Corpus-specific manifests¶
The repo ships ready-to-use batch manifests under ai/configs/:
| Manifest | Corpora | Key schema |
|---|---|---|
ai/configs/mos-label-batch-konvid.json | KonViD-1k, KonViD-150k | key (feature) ↔ src (label); 6+ digit numeric regex |
ai/configs/mos-label-batch-chug.json | CHUG UGC-HDR | chug_video_id on both sides; key_normalize: raw |
Run the KonViD batch (after feature extraction and corpus JSONL ingestion):
.venv/bin/python ai/scripts/batch_materialize_mos_labels.py \
--manifest ai/configs/mos-label-batch-konvid.json \
--report-json .workingdir2/konvid-mos-batch.report.json \
--report-md .workingdir2/konvid-mos-batch.report.md
Run the CHUG batch:
.venv/bin/python ai/scripts/batch_materialize_mos_labels.py \
--manifest ai/configs/mos-label-batch-chug.json \
--report-json .workingdir2/chug-mos-batch.report.json \
--report-md .workingdir2/chug-mos-batch.report.md
Paths in the shipped manifests follow the default layout from konvid_to_full_features.py (runs/) and chug_extract_features.py (.corpus/chug/ for input, .workingdir2/chug/runs/ for output).
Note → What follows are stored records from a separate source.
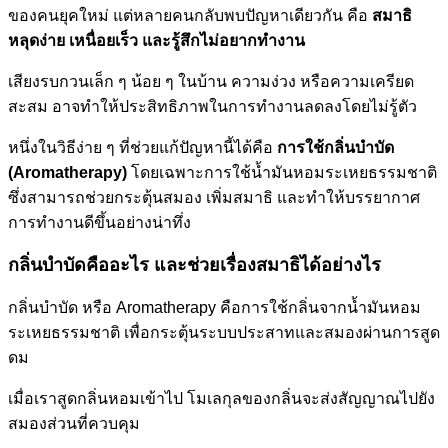
ของคนยุคใหม่ แต่หลายคนกลับพบปัญหาเดียวกัน คือ
สมาธิ
หลุดง่าย เหนื่อยเร็ว และรู้สึกไม่อยากทำงาน
เสียงรบกวนเล็ก ๆ น้อย ๆ ในบ้าน ความง่วง หรือความเครียด
สะสม อาจทำให้ประสิทธิภาพในการทำงานลดลงโดยไม่รู้ตัว
หนึ่งในวิธีง่าย ๆ ที่ช่วยแก้ปัญหานี้ได้คือ
การใช้กลิ่นบำบัด
(Aromatherapy)
โดยเฉพาะการใช้น้ำมันหอมระเหยธรรมชาติ
ซึ่งสามารถช่วยกระตุ้นสมอง เพิ่มสมาธิ และทำให้บรรยากาศ
การทำงานดีขึ้นอย่างน่าทึ่ง
กลิ่นบำบัดคืออะไร และช่วยเรื่องสมาธิได้อย่างไร
กลิ่นบำบัด หรือ Aromatherapy คือการใช้กลิ่นจากน้ำมันหอม
ระเหยธรรมชาติ เพื่อกระตุ้นระบบประสาทและสมองผ่านการสูด
ดม
เมื่อเราสูดกลิ่นหอมเข้าไป โมเลกุลของกลิ่นจะส่งสัญญาณไปยัง
สมองส่วนที่ควบคุม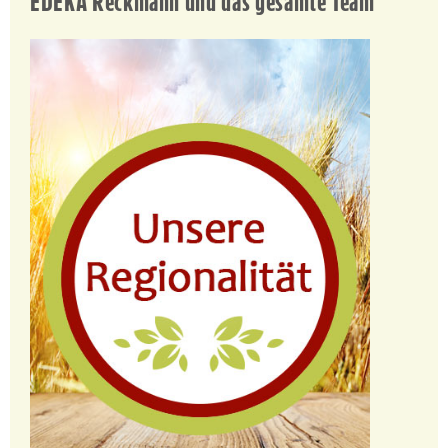
EDEKA Reckmann und das gesamte Team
Pass --base-dir to override the relative-path root for non-default layouts.
Custom manifest¶
{
"defaults": {
"min_match_rate": 0.95,
"key_normalize": "auto"
},
"tables": [
{
"id": "konvid",
"features": "runs/full_features_konvid_refresh.parquet",
"labels": [".corpus/konvid-150k/konvid_150k.jsonl"],
"feature_key_column": "key",
"label_key_column": "src",
"feature_key_regex": "([0-9]{6,})",
"label_key_regex": "([0-9]{6,})",
"out": "runs/full_features_konvid_refresh_with_mos.parquet",
"audit_json": "runs/full_features_konvid_refresh_with_mos.audit.json"
}
]
}
Each table may override any single-run join option from defaults, including feature_key_column, label_key_column, label_mos_column, key_normalize, feature_key_regex, label_key_regex, min_match_rate, status_column, and overwrite. The batch report uses schema mos-label-materializer-batch-v1 and carries ADR-0661 run_provenance.
Output Columns¶
| Column | Meaning |
|---|---|
mos | Subjective MOS on the 1-5 training scale. |
mos_raw_0_100 | Same MOS on a 0-100 scale for cross-corpus audits. |
mos_label_status | ok or missing-label. |
mos_label_source | Label file that supplied the row. |
mos_std_dev, mos_n_ratings, split, corpus, corpus_version | Optional label metadata when present. |
Existing MOS columns are not overwritten unless --overwrite is passed. Duplicate label keys with conflicting MOS values are rejected; they normally mean the wrong labels were joined or a stale rerun was mixed into the label directory.
Trainer Contract¶
ai/scripts/train_konvid_mos_head.py no longer falls back to synthetic data when a real corpus path yields zero labelled rows. Use:
--smokefor dependency-free synthetic CI/load-path checks;materialize_mos_labels.pyfor real feature tables that need MOS labels;--allow-synthetic-fallbackonly for deliberate legacy debugging.
This keeps real-looking output filenames from hiding synthetic checkpoints.